(Stored data entries)

————

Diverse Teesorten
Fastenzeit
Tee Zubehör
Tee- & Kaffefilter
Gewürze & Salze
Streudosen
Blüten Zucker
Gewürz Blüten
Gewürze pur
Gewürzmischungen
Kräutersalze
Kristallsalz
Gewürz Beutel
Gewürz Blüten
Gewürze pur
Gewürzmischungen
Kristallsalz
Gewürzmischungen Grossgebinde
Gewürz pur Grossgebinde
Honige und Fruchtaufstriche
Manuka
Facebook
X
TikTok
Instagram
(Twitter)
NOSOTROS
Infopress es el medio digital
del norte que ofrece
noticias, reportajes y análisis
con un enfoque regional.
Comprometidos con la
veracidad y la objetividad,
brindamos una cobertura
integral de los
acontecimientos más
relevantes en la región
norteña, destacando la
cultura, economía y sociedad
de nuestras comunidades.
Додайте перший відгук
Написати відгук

————

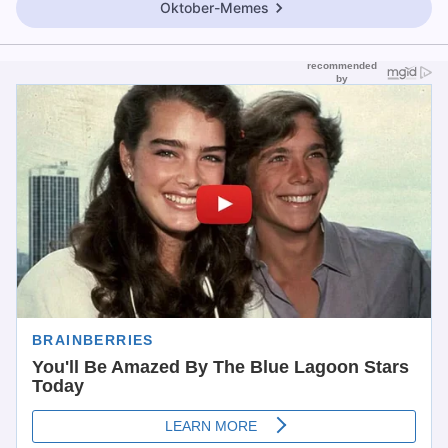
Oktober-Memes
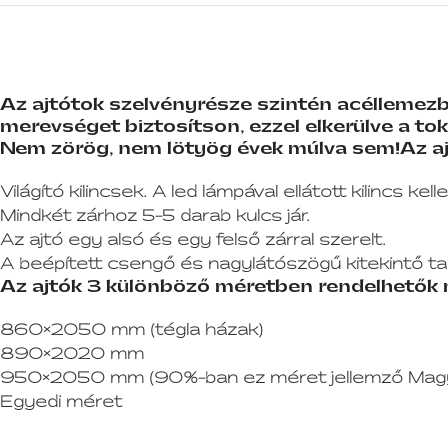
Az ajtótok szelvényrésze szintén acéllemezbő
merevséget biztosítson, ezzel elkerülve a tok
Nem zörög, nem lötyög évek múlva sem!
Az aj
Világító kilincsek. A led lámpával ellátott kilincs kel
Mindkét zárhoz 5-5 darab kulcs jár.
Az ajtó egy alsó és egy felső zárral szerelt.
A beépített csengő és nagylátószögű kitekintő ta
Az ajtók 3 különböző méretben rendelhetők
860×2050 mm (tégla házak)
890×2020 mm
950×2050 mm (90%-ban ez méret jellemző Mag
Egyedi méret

————

- Brief
Reproduce verbatim the portion of the records that opens with the line containing "Oktober-Memes" and closes with the line containing "Egyedi méret", including both of those lines. Leave the pictures out of your answer.

- Response for this exercise
Oktober-Memes
Az ajtótok szelvényrésze szintén acéllemezbő
merevséget biztosítson, ezzel elkerülve a tok
Nem zörög, nem lötyög évek múlva sem!
Az aj
Világító kilincsek. A led lámpával ellátott kilincs kel
Mindkét zárhoz 5-5 darab kulcs jár.
Az ajtó egy alsó és egy felső zárral szerelt.
A beépített csengő és nagylátószögű kitekintő ta
Az ajtók 3 különböző méretben rendelhetők
860×2050 mm (tégla házak)
890×2020 mm
950×2050 mm (90%-ban ez méret jellemző Mag
Egyedi méret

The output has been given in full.